Analysts are predicting the first annual decline for the global semiconductor industry since 2009.
Written by Rachel King, Contributor

A weaker global economy is hampering everyone -- including the global semiconductor market, according to market intelligence firm IHS iSuppli.

While previous forecasts were calling for a marginal growth of less than 3 percent, analysts have revised those predictions to a 0.1 percent decline in revenue for 2012.

Thus, analysts asserted this would be the first annual decline for the global semiconductor industry since 2009.

Friday's report comes just a few weeks after IHS recently projected that the abundance and growth of the wireless market, which in turn was giving a significant boost to the semiconductor sector. That subset of the global semiconductor is on track to grow by 10.9 percent to $72.6 billion in 2012.

However, IHS senior director Dale Ford noted in the report that PCs and related peripherals, in particular, are actually the key segments pulling down the semiconductor market this year.

While the introduction and shipment of exciting new products such as ultrabooks and other ultrathin PC platforms in the second half of the year will give the PC market a much needed boost, the counterweight of growing economic worries will place strong downward pressure on the overall PC market and limit both consumer and corporate spending in 2012.

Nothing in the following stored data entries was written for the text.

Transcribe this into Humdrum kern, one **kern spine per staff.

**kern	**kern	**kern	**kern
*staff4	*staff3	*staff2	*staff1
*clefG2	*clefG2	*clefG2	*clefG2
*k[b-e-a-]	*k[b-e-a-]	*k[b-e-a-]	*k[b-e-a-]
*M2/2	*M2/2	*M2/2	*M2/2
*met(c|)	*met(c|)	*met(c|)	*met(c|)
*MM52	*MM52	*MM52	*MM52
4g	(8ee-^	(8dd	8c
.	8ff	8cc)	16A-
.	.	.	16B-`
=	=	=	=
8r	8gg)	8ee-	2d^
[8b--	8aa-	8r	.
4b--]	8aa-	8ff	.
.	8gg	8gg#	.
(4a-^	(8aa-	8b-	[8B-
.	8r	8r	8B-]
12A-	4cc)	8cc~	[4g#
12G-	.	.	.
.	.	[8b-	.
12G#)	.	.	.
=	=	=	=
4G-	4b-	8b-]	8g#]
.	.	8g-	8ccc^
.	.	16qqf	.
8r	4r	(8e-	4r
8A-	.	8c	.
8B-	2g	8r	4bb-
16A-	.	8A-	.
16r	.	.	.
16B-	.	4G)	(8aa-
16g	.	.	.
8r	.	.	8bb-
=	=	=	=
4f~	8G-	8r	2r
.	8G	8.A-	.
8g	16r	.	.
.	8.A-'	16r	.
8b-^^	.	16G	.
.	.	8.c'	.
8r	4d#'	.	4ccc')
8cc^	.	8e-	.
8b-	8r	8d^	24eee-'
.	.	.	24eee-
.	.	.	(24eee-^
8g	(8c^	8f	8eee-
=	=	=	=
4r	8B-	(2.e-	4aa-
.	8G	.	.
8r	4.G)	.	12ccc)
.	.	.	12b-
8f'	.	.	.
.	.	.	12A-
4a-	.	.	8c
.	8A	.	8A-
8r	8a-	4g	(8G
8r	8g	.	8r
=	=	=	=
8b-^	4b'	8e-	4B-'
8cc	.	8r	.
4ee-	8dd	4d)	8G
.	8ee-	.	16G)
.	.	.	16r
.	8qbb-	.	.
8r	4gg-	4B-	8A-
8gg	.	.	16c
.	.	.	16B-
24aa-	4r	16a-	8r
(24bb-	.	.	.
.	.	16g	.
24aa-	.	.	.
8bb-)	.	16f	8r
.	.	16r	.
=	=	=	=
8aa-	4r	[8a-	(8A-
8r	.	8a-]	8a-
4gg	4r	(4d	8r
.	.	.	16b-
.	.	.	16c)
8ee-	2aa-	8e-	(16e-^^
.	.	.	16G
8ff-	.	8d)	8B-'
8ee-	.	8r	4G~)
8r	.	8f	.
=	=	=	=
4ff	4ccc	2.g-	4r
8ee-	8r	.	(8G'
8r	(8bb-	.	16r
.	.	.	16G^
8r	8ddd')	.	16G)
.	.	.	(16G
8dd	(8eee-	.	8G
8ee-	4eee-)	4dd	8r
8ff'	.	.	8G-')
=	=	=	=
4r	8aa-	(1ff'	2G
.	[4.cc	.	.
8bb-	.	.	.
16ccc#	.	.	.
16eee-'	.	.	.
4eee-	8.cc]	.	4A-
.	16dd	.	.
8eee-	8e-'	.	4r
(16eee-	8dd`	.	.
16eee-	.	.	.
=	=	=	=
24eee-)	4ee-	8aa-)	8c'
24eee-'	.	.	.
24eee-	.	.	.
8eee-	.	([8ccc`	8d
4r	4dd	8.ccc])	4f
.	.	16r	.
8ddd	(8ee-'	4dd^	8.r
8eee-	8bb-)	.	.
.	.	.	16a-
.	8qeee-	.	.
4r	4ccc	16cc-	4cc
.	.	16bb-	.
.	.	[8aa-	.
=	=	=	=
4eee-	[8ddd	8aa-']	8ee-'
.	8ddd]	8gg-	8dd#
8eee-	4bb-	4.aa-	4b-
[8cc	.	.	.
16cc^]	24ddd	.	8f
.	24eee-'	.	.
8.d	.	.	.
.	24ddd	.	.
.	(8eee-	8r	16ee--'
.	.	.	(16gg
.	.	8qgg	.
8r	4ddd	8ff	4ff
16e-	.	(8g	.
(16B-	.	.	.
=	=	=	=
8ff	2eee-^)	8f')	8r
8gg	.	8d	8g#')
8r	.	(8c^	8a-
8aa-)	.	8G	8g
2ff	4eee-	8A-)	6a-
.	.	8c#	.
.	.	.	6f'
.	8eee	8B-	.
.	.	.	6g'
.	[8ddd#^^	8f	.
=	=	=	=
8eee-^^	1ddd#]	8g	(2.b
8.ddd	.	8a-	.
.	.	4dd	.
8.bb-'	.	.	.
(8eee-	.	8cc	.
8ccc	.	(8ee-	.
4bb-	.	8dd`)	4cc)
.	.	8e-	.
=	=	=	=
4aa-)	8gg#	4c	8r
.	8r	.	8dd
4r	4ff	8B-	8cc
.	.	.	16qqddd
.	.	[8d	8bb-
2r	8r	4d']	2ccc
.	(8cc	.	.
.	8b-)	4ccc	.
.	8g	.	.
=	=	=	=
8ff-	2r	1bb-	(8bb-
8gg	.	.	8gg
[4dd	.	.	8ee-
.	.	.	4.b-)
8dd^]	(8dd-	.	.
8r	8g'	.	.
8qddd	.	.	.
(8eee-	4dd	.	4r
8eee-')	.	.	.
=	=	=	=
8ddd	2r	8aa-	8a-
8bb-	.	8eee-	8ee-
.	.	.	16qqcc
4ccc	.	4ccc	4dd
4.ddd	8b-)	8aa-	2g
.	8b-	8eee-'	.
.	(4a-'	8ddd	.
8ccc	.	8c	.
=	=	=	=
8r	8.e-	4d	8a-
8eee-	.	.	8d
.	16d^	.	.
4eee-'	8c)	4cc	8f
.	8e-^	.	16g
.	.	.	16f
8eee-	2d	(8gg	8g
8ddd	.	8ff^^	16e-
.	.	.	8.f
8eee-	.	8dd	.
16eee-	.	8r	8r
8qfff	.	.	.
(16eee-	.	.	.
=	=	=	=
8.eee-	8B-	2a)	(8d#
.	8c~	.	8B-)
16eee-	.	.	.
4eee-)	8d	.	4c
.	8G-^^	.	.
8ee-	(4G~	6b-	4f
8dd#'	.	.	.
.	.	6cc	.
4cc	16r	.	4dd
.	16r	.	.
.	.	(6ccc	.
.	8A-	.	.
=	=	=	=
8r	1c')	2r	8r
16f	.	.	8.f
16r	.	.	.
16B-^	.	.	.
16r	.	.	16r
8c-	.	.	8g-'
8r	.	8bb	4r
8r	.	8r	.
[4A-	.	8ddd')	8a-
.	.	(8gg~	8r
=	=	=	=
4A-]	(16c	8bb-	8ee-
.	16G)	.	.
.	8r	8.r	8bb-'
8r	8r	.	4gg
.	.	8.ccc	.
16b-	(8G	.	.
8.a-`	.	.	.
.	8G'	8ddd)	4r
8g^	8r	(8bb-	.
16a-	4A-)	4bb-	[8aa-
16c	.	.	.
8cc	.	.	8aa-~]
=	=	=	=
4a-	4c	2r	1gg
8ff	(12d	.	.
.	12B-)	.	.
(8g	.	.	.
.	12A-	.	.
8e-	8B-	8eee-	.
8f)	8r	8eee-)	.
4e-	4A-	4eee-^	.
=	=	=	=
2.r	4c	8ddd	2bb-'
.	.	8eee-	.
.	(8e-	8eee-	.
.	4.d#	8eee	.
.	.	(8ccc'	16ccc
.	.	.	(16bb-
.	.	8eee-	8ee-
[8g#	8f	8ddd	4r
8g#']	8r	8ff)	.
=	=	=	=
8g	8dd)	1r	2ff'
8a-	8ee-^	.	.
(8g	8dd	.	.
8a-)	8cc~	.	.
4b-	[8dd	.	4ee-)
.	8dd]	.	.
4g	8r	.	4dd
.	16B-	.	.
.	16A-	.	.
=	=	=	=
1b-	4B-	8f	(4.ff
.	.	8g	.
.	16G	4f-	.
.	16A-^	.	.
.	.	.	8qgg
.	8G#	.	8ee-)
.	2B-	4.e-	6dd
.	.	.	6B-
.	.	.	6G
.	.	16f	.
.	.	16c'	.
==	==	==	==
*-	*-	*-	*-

Analysts added in the report that "the downward pressure" created by the PC slowdown will outweigh any growth seen by the wireless and smaller industrial electronics segments.

Nevertheless, analysts are still predicting a strong revenue growth rebound of more than 9 percent in 2013, based on expectations of improving economic conditions. That, of course, depends on how things go in the Eurozone over the rest of the year as well as upon unrest in the Middle East and slower growth in China.